Riccardo Imberti
Ci stiamo avvicinando ai congressi provinciali del pd e chi come me, a Brescia, ha avuto modo di
partecipare ad uno degli incontri di zona con i candidati, si rende conto di quanta stanchezza vi sia
nel dibattito interno e di quale rischio si stia correndo nell'accontentarci della conta fra gli iscritti. In
primo luogo si scorge la solitudine dei nostri luoghi, l'illusione che basti sistemare l'organizzazione,
la comunicazione e le risorse, perchè il partito torni ad essere in grande spolvero. Non è in
discussione la buona fede dei dirigenti, militanti e iscritti, ciò che manca è un pizzico di memoria.
Non più tardi di 10 mesi fa Bersani vinse le primarie affermando le stesse cose. Radicamento
territoriale, valorizzazione dei circoli e primazia della ditta. Sappiamo tutti come è andata. Abbiamo
ripetuto gli stessi errori e diffuso solo illusioni facendo conto solo sui duri e puri, dei pochi ma
buoni. Questo modello di partito può consolare qualche vecchio (non in senso di età) militante, ma
non risponde adeguatamente all'urgente esigenza di rimettere al centro della società la politica. Il
PD è nato per questo e basta leggere il suo documento fondativo per capire che la strada imboccata
per i congressi provinciali è in aperta contraddizione con lo spirito originario.

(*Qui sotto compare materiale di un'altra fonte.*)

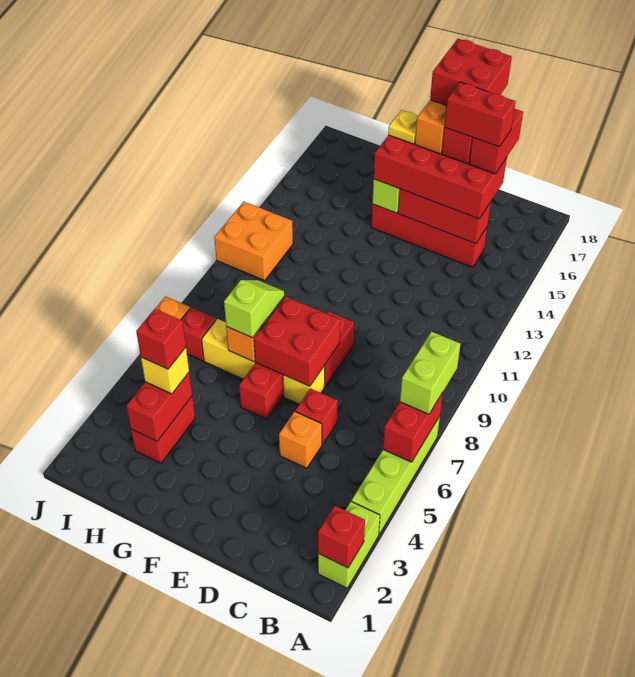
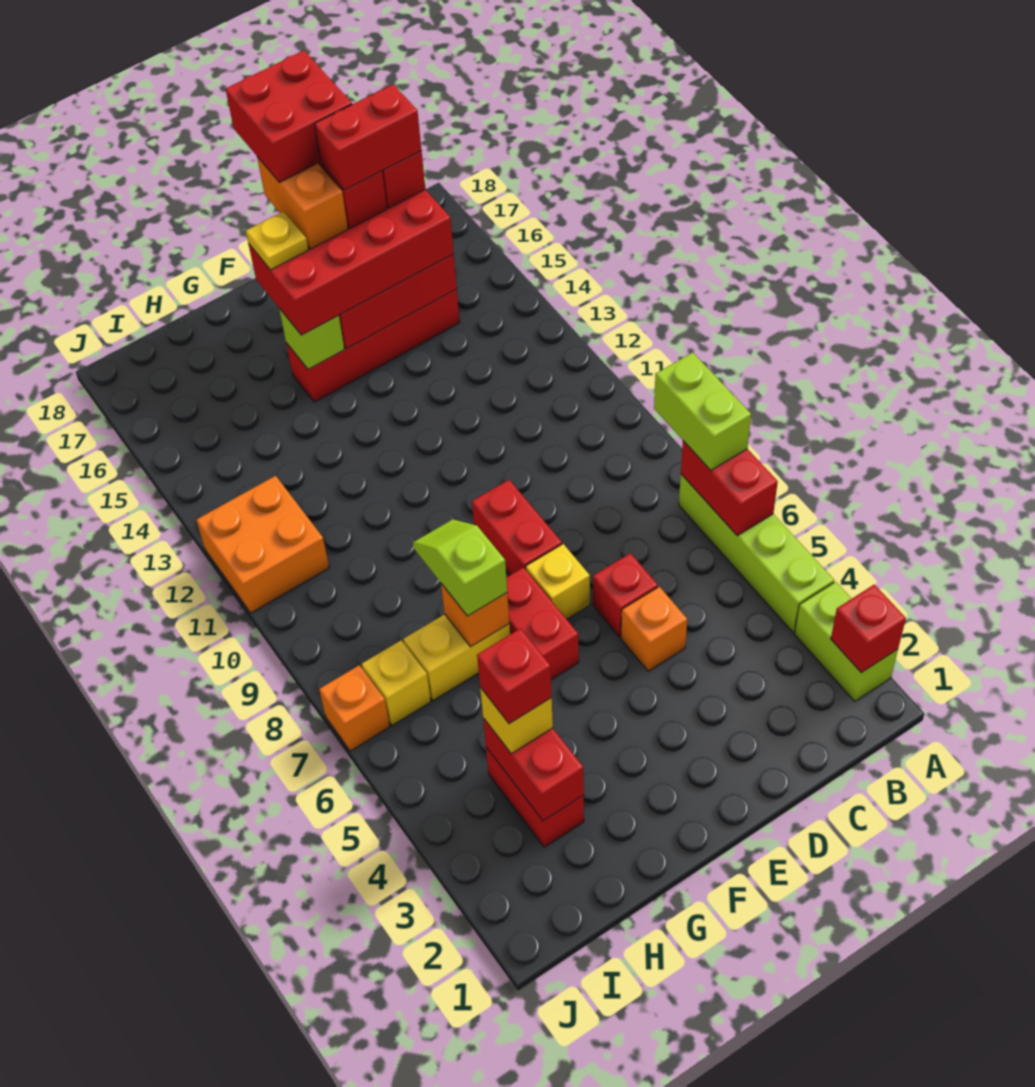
red brick E7:F8 level 2 -> none
red brick I7 level 1 -> yellow brick I7 level 1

Quello che non si vuole vedere è che la difficoltà della costruzione del PD è dovuta al permanere al
proprio interno della logica mortifera degli ex e la composizione delle liste ne è la riprova: un ex
diessino e un ex margheritino, seppure giovane. A Brescia, le liste si sono costruite nel chiuso delle
stanze con il bilancino, mettendo i parlamentari a capolista o nei primi posti come specchietto per le
allodole. L'unica novità si è vista solo dal gruppo che fa riferimento a Matteo Renzi che ha costruito
il percorso congressuale, attraverso il dibattito, in tre incontri molto partecipati, decidendo alla fine
di chiedere ad Antonio Vivenzi di dare la propria disponibilità a candidarsi alla guida del PD
bresciano. Le liste a sostegno di Antonio sono composte da persone alle quali non è stata chiesta
l'appartenenza ma la disponibilità a lavorare per il cambiamento e per il superamento della logica
degli ex.
Selezionare la classe dirigente è una delle due funzioni storiche essenziali di un partito, l'altra è
produrre idee. Il gruppo dirigente deve essere selezionato non sulla base dell'appartenenza ma sulla
base del merito, delle competenze e della funzionalità al progetto Questo è quello che abbiamo
tentato di fare nel brevissimo tempo che ci è stato concesso, ma questo è lo stile che vogliamo si
affermi nel partito a Brescia, in Regione Lombardia e a livello nazionale. È una strada impervia che
incontra mille ostacoli: opportunismi, trasformismi, personalismi e vecchi vizi. Noi abbiamo voluto
partecipare a questa assise congressuale con uno spirito nuovo, avvalendoci delle tante generosità e
dei talenti che abbiamo incontrato lungo il cammino, senza chiedere documenti identitari, ne
giudicare le storie passate di ognuno, chiedendo unicamente di condividere una idea di partito
aperto e rinnovato che, se si afferma, può rappresentare concretamente la speranza per il futuro
della società bresciana e nazionale.